**Directive:**
Match the word "Rotation". Return each line of the data below where it appears.

Stored data
++++++

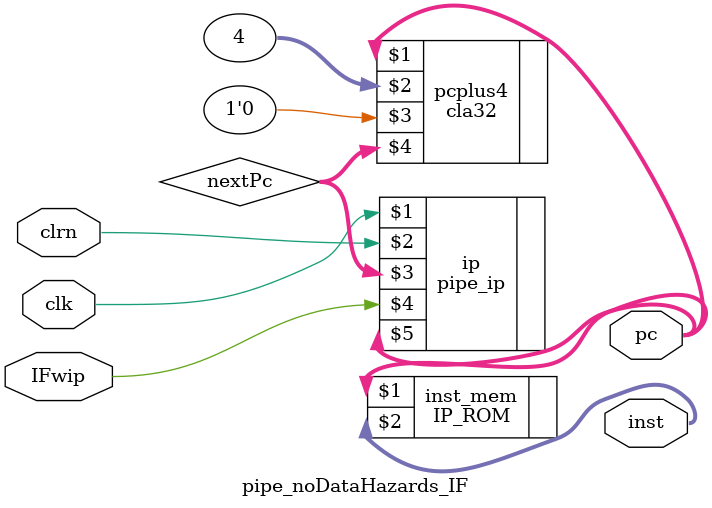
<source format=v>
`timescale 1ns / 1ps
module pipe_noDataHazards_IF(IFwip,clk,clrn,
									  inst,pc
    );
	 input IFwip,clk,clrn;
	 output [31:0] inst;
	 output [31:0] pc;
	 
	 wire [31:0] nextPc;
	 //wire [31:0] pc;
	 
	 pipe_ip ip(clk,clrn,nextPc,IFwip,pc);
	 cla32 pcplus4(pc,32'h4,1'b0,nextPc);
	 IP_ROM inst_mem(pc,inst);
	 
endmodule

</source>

++++++

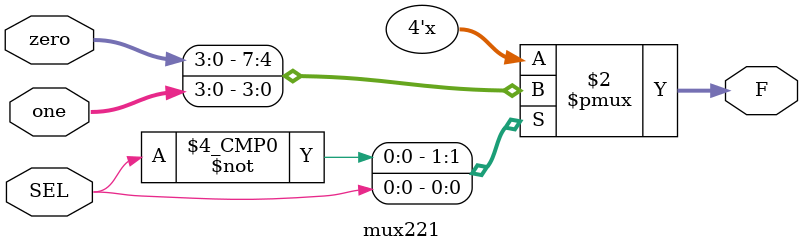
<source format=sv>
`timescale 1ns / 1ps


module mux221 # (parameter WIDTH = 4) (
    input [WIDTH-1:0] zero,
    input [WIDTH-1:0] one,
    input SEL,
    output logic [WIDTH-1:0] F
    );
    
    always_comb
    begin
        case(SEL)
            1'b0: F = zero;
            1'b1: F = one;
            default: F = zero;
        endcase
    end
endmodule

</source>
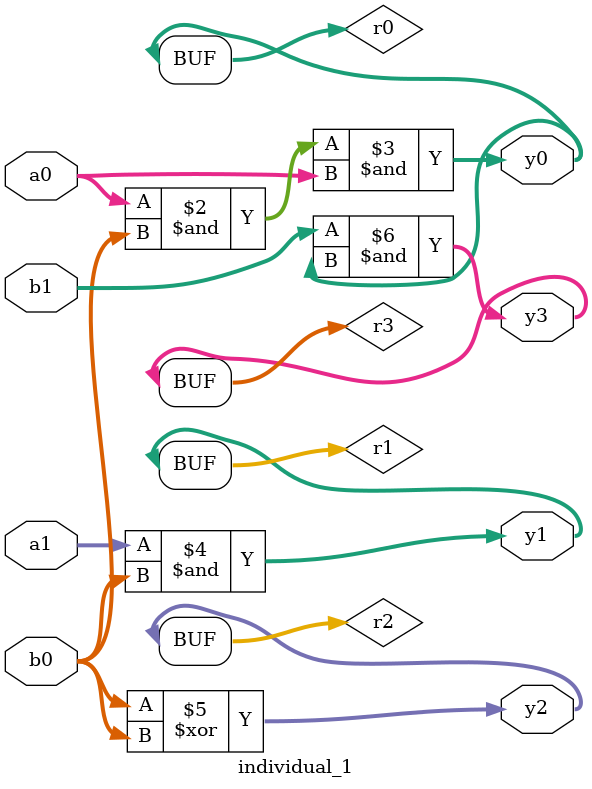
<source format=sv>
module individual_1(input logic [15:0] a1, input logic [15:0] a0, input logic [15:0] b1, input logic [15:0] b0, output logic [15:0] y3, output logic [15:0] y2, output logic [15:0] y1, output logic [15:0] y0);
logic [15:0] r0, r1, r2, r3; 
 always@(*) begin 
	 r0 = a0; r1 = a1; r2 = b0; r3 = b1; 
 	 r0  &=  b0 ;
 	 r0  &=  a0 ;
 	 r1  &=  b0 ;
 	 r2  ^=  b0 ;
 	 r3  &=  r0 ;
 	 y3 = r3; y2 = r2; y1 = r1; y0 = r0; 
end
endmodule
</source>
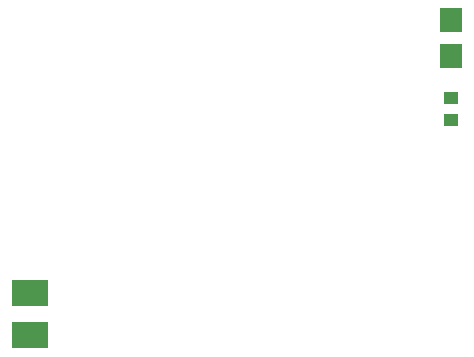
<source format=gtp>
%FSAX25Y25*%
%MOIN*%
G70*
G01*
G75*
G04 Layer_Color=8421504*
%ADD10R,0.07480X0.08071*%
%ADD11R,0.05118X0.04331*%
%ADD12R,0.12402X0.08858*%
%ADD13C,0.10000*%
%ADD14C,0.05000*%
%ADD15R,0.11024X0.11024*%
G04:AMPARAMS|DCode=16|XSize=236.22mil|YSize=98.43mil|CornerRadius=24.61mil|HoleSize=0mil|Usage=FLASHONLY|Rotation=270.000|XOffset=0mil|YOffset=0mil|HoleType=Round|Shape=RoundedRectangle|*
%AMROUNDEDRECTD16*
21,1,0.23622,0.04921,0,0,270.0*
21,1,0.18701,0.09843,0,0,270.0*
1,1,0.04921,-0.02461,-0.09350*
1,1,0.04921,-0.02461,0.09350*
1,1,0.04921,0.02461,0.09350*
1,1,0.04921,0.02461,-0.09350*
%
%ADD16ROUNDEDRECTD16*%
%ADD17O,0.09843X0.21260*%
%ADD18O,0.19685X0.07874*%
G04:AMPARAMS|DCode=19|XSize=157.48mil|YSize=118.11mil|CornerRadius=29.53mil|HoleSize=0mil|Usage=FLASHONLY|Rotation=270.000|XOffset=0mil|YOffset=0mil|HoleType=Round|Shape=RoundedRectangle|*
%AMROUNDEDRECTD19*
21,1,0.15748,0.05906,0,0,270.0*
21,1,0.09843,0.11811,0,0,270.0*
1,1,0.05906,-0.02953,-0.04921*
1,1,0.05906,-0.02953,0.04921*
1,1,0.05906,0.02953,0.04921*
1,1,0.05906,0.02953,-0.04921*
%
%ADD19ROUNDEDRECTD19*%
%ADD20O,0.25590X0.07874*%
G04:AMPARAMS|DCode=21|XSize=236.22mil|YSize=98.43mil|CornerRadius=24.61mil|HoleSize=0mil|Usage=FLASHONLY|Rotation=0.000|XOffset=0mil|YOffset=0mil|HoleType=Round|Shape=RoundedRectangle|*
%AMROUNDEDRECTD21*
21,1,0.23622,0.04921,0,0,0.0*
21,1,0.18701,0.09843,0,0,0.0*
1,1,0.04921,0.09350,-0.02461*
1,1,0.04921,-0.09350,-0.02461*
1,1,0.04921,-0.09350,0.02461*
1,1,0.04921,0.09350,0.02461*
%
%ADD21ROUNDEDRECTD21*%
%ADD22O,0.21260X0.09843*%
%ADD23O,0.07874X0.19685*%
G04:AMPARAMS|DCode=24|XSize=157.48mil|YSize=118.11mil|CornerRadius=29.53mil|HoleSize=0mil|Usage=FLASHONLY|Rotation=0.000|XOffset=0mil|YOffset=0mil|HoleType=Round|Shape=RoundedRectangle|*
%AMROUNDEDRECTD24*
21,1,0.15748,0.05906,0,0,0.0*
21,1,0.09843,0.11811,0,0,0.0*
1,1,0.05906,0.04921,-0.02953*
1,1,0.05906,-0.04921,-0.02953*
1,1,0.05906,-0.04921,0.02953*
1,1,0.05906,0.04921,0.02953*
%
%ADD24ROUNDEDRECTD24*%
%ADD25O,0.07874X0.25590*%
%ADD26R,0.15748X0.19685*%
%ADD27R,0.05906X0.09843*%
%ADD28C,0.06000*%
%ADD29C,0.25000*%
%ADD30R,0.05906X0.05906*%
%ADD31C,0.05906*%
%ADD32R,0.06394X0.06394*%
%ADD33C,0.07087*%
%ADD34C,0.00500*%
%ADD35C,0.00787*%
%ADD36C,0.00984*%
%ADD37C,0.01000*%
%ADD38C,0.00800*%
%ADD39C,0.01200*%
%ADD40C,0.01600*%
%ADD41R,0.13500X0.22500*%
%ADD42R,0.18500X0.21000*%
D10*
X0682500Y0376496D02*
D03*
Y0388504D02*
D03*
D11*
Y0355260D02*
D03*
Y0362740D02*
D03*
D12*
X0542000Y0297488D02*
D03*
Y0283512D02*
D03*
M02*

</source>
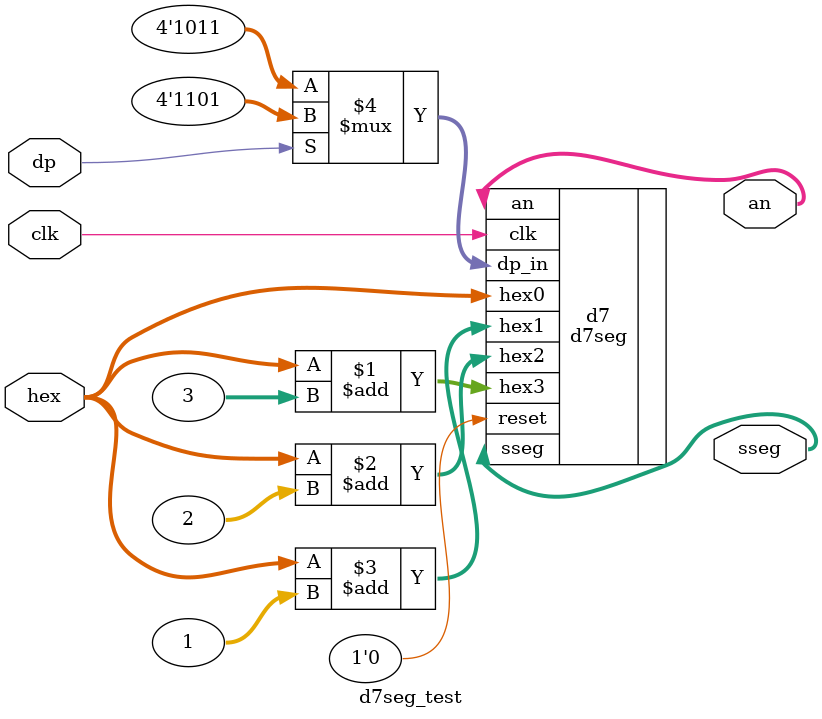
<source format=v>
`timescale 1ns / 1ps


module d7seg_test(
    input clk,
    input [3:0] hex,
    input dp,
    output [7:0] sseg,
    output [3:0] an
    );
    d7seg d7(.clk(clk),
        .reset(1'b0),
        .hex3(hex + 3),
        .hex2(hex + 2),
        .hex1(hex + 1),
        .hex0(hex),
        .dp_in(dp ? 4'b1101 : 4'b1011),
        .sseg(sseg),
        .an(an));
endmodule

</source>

++++++

**Exercise solution:**
G04:AMPARAMS|DCode=16|XSize=236.22mil|YSize=98.43mil|CornerRadius=24.61mil|HoleSize=0mil|Usage=FLASHONLY|Rotation=270.000|XOffset=0mil|YOffset=0mil|HoleType=Round|Shape=RoundedRectangle|*
G04:AMPARAMS|DCode=19|XSize=157.48mil|YSize=118.11mil|CornerRadius=29.53mil|HoleSize=0mil|Usage=FLASHONLY|Rotation=270.000|XOffset=0mil|YOffset=0mil|HoleType=Round|Shape=RoundedRectangle|*
G04:AMPARAMS|DCode=21|XSize=236.22mil|YSize=98.43mil|CornerRadius=24.61mil|HoleSize=0mil|Usage=FLASHONLY|Rotation=0.000|XOffset=0mil|YOffset=0mil|HoleType=Round|Shape=RoundedRectangle|*
G04:AMPARAMS|DCode=24|XSize=157.48mil|YSize=118.11mil|CornerRadius=29.53mil|HoleSize=0mil|Usage=FLASHONLY|Rotation=0.000|XOffset=0mil|YOffset=0mil|HoleType=Round|Shape=RoundedRectangle|*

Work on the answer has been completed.